* _WHAT IS EXPECTED_:
Pick out every line in the material that contains the string "kern", matching case exactly, and copy each of those lines.

* _DATASET EXTRACT_:
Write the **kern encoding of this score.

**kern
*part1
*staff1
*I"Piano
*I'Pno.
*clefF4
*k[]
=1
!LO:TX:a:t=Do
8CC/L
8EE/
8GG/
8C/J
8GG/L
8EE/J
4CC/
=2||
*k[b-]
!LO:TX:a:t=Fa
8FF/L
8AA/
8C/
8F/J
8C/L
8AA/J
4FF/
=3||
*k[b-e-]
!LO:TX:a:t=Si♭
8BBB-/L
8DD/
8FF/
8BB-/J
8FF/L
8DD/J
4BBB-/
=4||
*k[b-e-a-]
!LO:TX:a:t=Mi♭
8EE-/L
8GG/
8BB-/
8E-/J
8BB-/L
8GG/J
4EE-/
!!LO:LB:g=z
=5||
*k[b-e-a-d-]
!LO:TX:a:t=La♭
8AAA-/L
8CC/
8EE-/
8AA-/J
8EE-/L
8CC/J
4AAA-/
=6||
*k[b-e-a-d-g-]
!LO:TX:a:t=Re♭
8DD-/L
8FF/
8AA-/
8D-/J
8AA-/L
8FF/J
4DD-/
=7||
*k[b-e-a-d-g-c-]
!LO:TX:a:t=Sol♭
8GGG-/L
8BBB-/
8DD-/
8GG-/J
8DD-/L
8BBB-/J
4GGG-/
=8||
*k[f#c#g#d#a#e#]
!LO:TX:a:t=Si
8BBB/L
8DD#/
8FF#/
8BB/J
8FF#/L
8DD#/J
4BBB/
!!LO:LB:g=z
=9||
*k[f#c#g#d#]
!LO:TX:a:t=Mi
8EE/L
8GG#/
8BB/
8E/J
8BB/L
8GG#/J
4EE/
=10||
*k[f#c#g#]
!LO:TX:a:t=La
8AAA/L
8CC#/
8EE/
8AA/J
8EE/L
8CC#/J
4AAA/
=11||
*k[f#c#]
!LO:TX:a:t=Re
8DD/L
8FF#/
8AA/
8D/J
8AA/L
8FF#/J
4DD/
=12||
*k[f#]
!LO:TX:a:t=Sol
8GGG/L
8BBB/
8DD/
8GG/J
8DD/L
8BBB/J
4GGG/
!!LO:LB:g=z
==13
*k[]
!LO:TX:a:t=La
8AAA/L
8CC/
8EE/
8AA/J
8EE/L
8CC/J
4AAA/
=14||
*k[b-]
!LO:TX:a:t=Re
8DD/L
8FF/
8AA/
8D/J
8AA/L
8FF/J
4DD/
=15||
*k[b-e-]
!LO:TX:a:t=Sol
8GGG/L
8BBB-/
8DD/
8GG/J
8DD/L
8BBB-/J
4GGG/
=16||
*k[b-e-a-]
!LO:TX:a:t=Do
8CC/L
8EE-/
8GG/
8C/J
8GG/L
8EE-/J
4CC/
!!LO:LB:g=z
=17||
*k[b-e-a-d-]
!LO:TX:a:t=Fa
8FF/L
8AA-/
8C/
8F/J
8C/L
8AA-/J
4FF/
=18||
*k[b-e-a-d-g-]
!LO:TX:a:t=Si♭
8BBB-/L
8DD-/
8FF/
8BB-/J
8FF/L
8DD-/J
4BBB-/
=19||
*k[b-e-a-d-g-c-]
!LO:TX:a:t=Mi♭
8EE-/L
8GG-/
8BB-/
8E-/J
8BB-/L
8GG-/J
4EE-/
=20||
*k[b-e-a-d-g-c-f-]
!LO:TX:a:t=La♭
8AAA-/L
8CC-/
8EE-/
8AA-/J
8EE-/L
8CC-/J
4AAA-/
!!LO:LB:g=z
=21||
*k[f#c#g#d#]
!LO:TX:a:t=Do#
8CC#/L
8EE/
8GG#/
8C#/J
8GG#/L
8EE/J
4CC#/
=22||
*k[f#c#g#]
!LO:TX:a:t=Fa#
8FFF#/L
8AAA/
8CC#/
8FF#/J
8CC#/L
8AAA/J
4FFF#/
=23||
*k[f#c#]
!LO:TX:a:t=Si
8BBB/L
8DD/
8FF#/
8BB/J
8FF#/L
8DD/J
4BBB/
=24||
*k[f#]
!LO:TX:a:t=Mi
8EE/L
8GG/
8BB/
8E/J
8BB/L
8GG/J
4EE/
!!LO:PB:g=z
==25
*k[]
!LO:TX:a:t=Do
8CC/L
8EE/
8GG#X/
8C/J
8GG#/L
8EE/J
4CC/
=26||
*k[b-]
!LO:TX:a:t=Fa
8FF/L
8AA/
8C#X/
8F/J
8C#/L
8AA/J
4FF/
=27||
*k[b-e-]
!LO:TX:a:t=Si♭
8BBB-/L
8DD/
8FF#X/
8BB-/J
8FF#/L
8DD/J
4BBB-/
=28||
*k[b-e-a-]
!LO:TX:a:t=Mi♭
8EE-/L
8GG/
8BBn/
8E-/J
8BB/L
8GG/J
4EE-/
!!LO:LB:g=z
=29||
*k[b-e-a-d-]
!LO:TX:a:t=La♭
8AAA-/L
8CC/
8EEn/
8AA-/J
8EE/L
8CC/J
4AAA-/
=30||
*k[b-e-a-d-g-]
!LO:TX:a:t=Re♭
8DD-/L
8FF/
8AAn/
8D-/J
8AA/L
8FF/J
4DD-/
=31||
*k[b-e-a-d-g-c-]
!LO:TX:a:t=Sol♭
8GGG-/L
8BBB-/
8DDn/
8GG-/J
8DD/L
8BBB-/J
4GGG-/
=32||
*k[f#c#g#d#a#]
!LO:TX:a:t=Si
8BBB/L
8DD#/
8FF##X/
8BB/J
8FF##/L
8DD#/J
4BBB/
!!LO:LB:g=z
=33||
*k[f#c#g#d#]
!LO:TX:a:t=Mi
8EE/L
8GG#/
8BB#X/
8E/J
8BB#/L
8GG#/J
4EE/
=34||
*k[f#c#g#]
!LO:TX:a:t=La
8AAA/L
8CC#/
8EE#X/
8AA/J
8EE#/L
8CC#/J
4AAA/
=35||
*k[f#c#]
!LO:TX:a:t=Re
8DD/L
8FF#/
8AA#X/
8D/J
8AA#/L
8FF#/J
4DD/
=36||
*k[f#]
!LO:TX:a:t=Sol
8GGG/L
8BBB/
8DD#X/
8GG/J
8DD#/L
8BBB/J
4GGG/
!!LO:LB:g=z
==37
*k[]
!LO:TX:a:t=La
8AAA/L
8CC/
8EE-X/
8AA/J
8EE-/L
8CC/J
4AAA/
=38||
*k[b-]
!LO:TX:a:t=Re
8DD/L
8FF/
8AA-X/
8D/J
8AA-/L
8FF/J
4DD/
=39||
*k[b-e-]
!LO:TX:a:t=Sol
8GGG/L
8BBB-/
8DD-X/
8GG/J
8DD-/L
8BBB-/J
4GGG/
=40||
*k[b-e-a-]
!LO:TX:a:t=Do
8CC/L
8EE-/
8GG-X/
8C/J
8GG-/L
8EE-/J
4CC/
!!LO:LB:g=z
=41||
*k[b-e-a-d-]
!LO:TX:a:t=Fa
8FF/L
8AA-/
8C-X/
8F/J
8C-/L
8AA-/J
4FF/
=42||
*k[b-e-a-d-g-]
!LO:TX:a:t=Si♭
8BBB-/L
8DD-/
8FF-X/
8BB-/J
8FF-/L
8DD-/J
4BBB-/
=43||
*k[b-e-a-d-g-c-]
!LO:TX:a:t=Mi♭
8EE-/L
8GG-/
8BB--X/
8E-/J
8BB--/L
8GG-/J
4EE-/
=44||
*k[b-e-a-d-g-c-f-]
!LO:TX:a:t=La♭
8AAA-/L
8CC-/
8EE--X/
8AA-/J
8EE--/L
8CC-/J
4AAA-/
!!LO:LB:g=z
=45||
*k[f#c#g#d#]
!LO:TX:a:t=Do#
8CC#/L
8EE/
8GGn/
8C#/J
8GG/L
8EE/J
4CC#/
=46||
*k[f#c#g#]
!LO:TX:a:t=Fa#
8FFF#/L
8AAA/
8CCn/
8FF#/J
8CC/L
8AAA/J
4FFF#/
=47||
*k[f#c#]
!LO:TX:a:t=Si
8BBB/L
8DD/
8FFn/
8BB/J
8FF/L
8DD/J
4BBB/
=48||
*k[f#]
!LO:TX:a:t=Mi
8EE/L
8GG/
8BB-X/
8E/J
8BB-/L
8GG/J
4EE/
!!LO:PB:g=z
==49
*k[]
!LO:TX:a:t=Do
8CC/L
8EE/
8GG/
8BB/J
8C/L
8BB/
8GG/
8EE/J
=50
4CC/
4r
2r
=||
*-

* _RESULT OF THIS TASK_:
Write the **kern encoding of this score.
**kern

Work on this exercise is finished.